_PROBLEM TO WORK ON_: Write the continuation of the excerpt from the movie column on Batman Begins, beginning right after its final sentence.

# Start of EXCERPT PROVIDED

An Enquiry Concerning Why Your Favorite Movie Sucks: Batman Begins

Mr. Coogan has informed me that I had failed to really introduce myself last week or more importantly failed to introduce the column.

Whoops.

I am ML Kennedy, known to some internet folks as Xylo, and here is how I fit into the whole Inside Pulse world:
Like Lucard, I know too much about old horror movies.
Like Eric S., I am a graduate of the University of Chicago.
Like Hyatte, I find big women attractive.

As for the column itself, well, that is a simple matter. We take a movie held in high regard by critics or the public, and then rip it apart with logic, reason, science, and a good helping of b-movie sensibilities. Consider it to be an autopsy done in the concession stand of a rundown drive in.

# End of EXCERPT PROVIDED
# Start of STORED ROWS

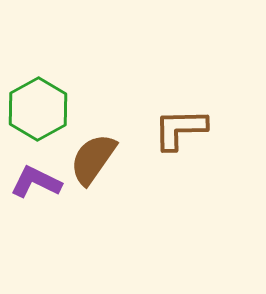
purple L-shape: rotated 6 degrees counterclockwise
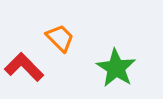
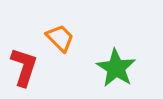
red L-shape: rotated 63 degrees clockwise
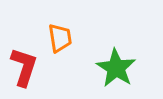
orange trapezoid: rotated 36 degrees clockwise
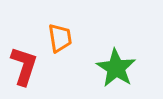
red L-shape: moved 1 px up
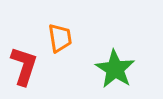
green star: moved 1 px left, 1 px down
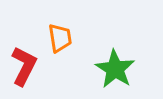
red L-shape: rotated 9 degrees clockwise
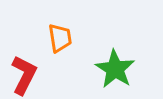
red L-shape: moved 9 px down
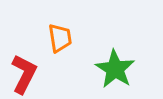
red L-shape: moved 1 px up
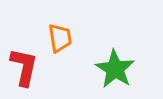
red L-shape: moved 7 px up; rotated 15 degrees counterclockwise
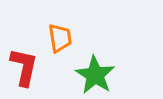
green star: moved 20 px left, 6 px down
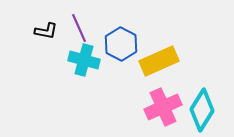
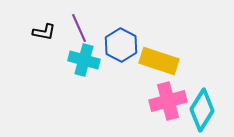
black L-shape: moved 2 px left, 1 px down
blue hexagon: moved 1 px down
yellow rectangle: rotated 42 degrees clockwise
pink cross: moved 5 px right, 6 px up; rotated 9 degrees clockwise
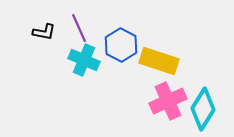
cyan cross: rotated 8 degrees clockwise
pink cross: rotated 9 degrees counterclockwise
cyan diamond: moved 1 px right, 1 px up
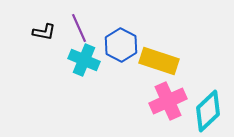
cyan diamond: moved 5 px right, 2 px down; rotated 15 degrees clockwise
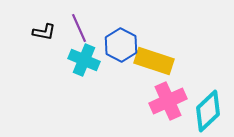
yellow rectangle: moved 5 px left
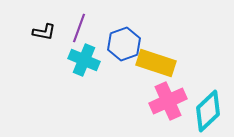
purple line: rotated 44 degrees clockwise
blue hexagon: moved 3 px right, 1 px up; rotated 12 degrees clockwise
yellow rectangle: moved 2 px right, 2 px down
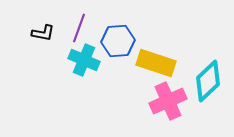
black L-shape: moved 1 px left, 1 px down
blue hexagon: moved 6 px left, 3 px up; rotated 16 degrees clockwise
cyan diamond: moved 30 px up
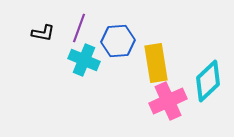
yellow rectangle: rotated 63 degrees clockwise
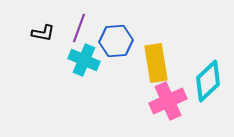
blue hexagon: moved 2 px left
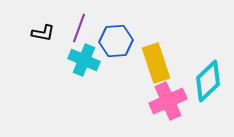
yellow rectangle: rotated 9 degrees counterclockwise
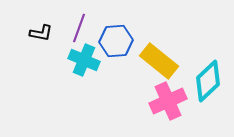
black L-shape: moved 2 px left
yellow rectangle: moved 3 px right, 2 px up; rotated 33 degrees counterclockwise
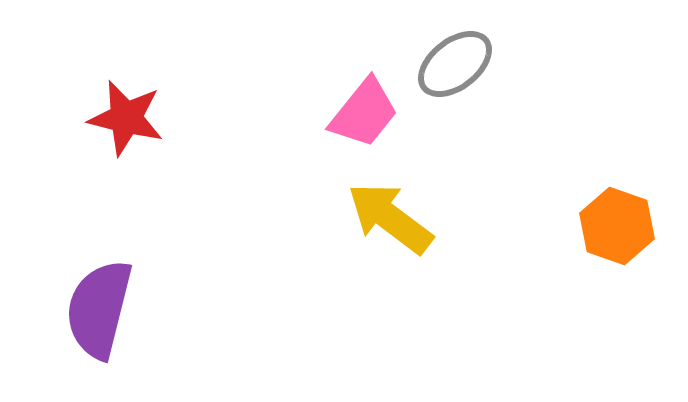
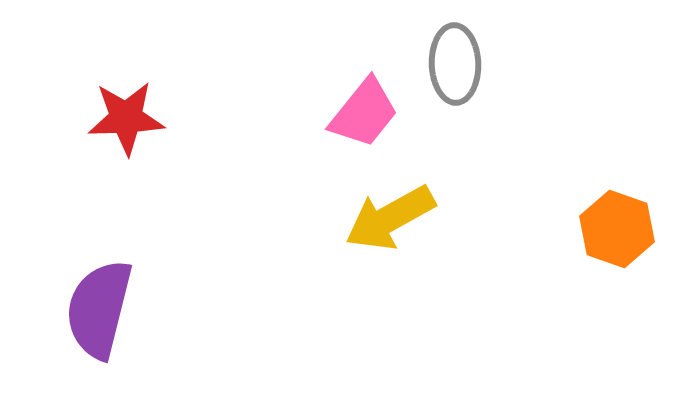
gray ellipse: rotated 54 degrees counterclockwise
red star: rotated 16 degrees counterclockwise
yellow arrow: rotated 66 degrees counterclockwise
orange hexagon: moved 3 px down
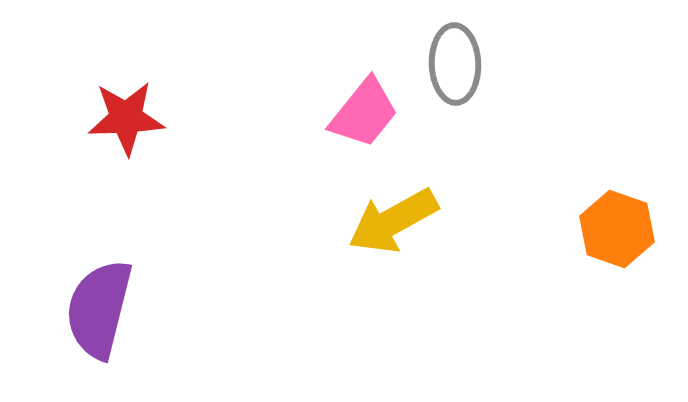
yellow arrow: moved 3 px right, 3 px down
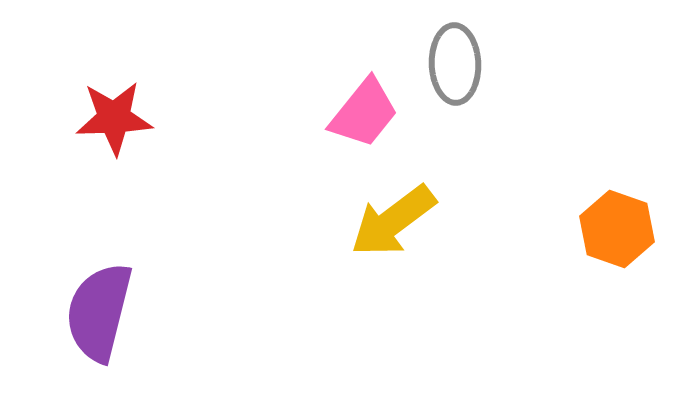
red star: moved 12 px left
yellow arrow: rotated 8 degrees counterclockwise
purple semicircle: moved 3 px down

# End of STORED ROWS

_THE RESULT_:
Oh well, onto the column proper…

Who is the best Batman? Which Batman movie is the best? These questions have brought up some of the most insipid and banal arguments of the year. I always answer Mask of the Phantasm, to which people often respond, “huh?” or “What?” or “No I said Batman not Tall man.”

At any rate, people seem to be creaming themselves over the newest Batman flick. Not even just fanboys, but honest to God film critics seem to love this creature. Let’s go see what is wrong with them.

Batman Begins

First off we have a pretty good cast. Christian Bale seems to have a good enough range to play both psychopath and playboy, a must for playing Batman. Though looking at Bale’s career it seems like he specializes in playing unlikable characters in dumb movies that profess to be smart and showing up in chick flicks. Michael Caine and Gary Oldman are perfectly acceptable. Whatisname playing Scarecrow is good and creepy even if it looks like his mom has to drive him to Arkham. Cillian Murphy, that’s his name; you pronounce it like the beer. He married a girl named McGuinness, which is awesome.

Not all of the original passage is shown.